Garantie auf Entwicklungsschäden
Der Ausbau von Baldurs eigentlichen Fähigkeiten hält sich auf den ersten Blick dagegen stark in Grenzen, denn ihr könnt lediglich eine Hand voll Fertigkeiten erweitern. Schade auch, dass ihr keinen Einfluss auf das Aussehen eures Alter Ego habt; lediglich die gewählte Charakterklasse (Fernkämpfer, Berserker usw.) sorgt für äußerliche Unterschiede.
Im Gegenzug dürft ihr allerdings Baldurs Fortschritt in Sachen erlernte Fähigkeiten jederzeit zurücksetzen, um euch für einen anderen der drei möglichen Entwicklungswege zu entscheiden. Jede Charakterklasse verfügt dabei über einen dreigeteilten Baum, wobei ihr nur jeweils einen seiner Äste entwickeln dürft. Anders als in ähnlichen Abenteuern lernt Baldur übrigens keine neuen Fertigkeiten, sondern stärkt die bereits vorhanden - je nach Ast aber auf unterschiedliche Art und Weise. Die erwähnte Spinne kann die Gegner in ihrer Nähe z.B. entweder in die Luft werfen oder ihnen starken Schaden zufügen. Nachdem wir lange mit verschiedenen Helden unterwegs waren, steht eine Frage groß im Raum: Kann Silicon Knights die interessanten Ansätze zu einem packenden Epos verknüpfen?
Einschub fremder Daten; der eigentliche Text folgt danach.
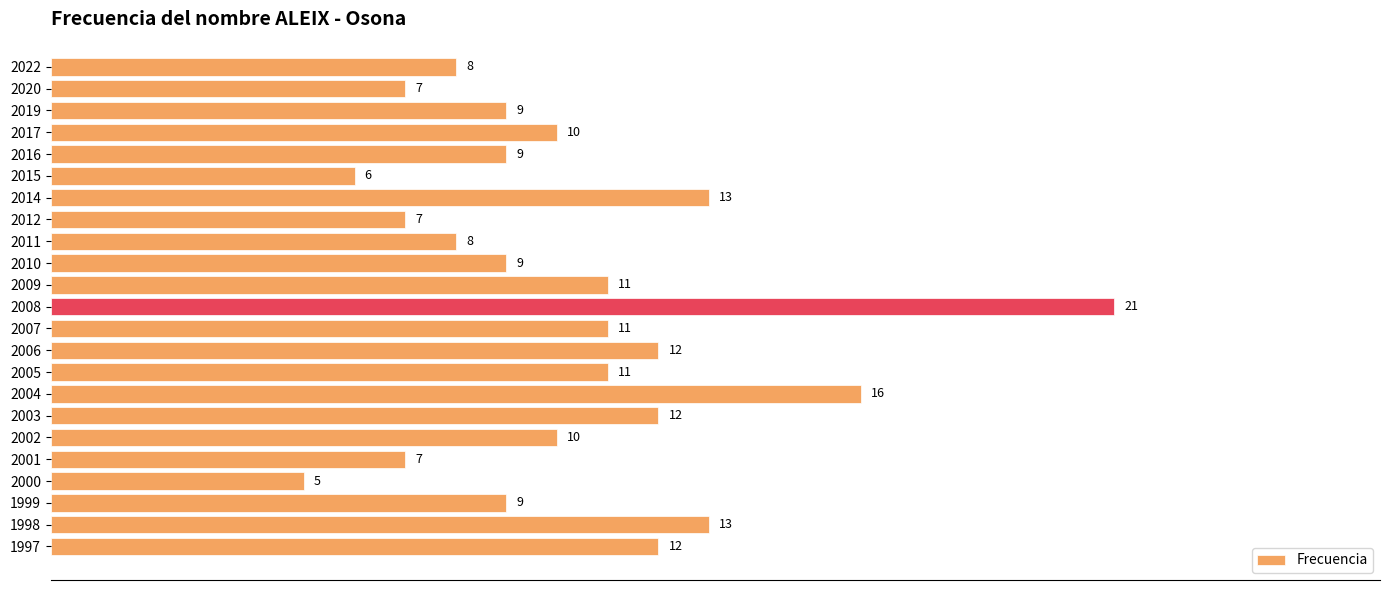

Which has a higher value, 2015 or 2000?

2015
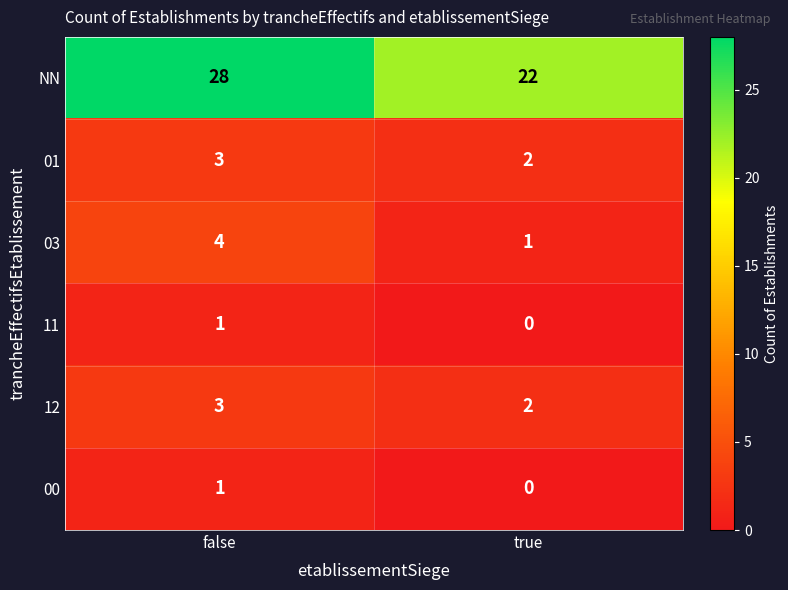

Which series has the largest range (max minus min)?

NN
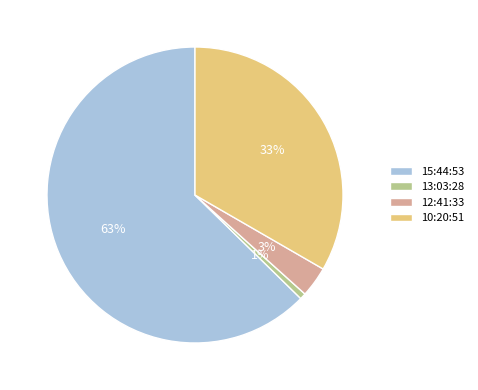

The 15:44:53 slice represents 63% of the pie. True or false?

True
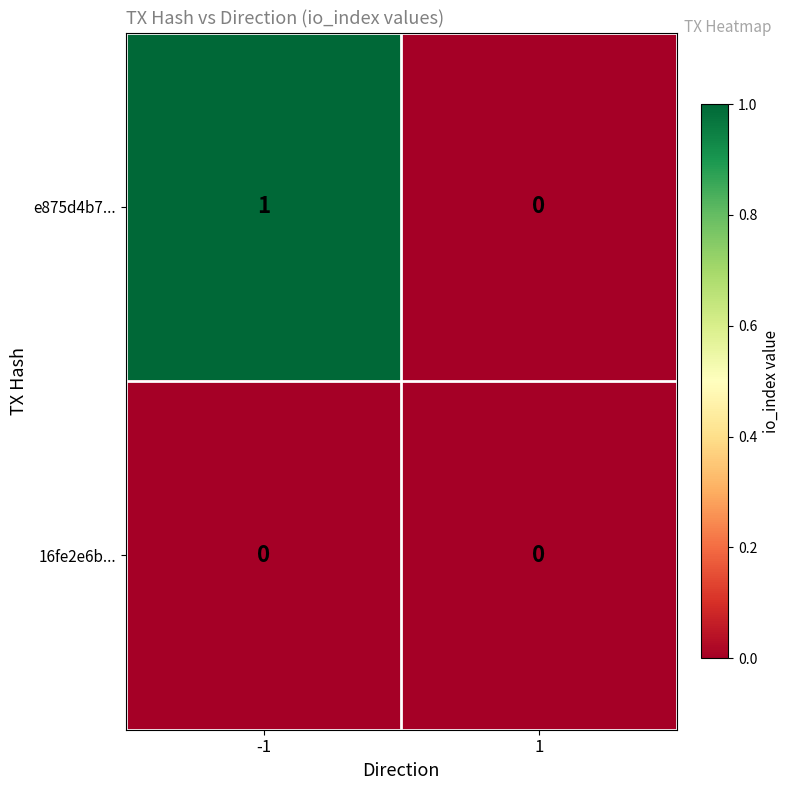

Reading left to right, transcribe all the data shown in this chart.

e875d4b7...: -1=1	1=0
16fe2e6b...: -1=0	1=0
Nicht zuletzt steht sehr früh auch die Entscheidung an, ob Baldur seine menschlichen Fähigkeiten fördern will oder lieber auf kybernetische Implantate setzt. Für die von mir gewählte Champion-Klasse hieß das: Verbessern der Kombo-Attacken oder Stärken einzelner Angriffe. Diese Wahl ist im Gegensatz zu den spezifischen Fertigkeiten unumkehrbar - ob und inwiefern sie sich auf den Verlauf der Handlung oder meine Spielweise auswirkt, muss sich allerdings erst zeigen. Nach den ersten Stunden hatte meine Entscheidung jedenfalls kaum spürbare Auswirkungen.
Ausblick
Ich war gespannt: Auf welche Art würden die Macher von Eternal Darkness und Metal Gear Solid: Twin Snakes die nordische Mythologie mit einem Science-Fiction-Szenario kreuzen? Schlägt Too Human tatsächlich eine Brücke zwischen reinrassiger Action und den meist nüchtern präsentierten, aber inhaltlich starken Action-Rollenspielen? Vielleicht wird es auf lange Sicht diese Brücke schlagen - nach sechs Spielstunden liegt da immerhin ein solider Steg. Denn auch wenn die Choreografie mitunter an das erklärte Vorbild Devil May Cry erinnert, wirken einige Bewegungen sehr ungelenk. Und auch, wenn Baldur einer von fünf Charakterklassen angehört, sind seine Entwicklungsmöglichkeiten sehr beschränkt und werden äußerlich kaum sichtbar. Dafür kommt mir Too Human entgegen, weil ich Baldurs erlernte Fähigkeiten jederzeit zurücksetzen darf, um eine andere Entwicklung einzuschlagen. Und so merkwürdig die Steuerung zu Beginn auch anmutet, so flott geht das Wechselspiel zwischen Fern- und Nahkampf sowie Angriffen in der Luft später von der Hand - Finisher runden die martialische Action schön brachial ab. Der Einstieg hat mich fürs Erste zufrieden gestellt; jetzt muss Too Human beweisen, dass auch die Geschichte um einen Krieg der SciFi-Götter das anfänglich geweckte Interesse stillen und dass Silicon Knights den knackigen Gefechten noch ein, zwei weitere frische Aspekte abgewinnen kann.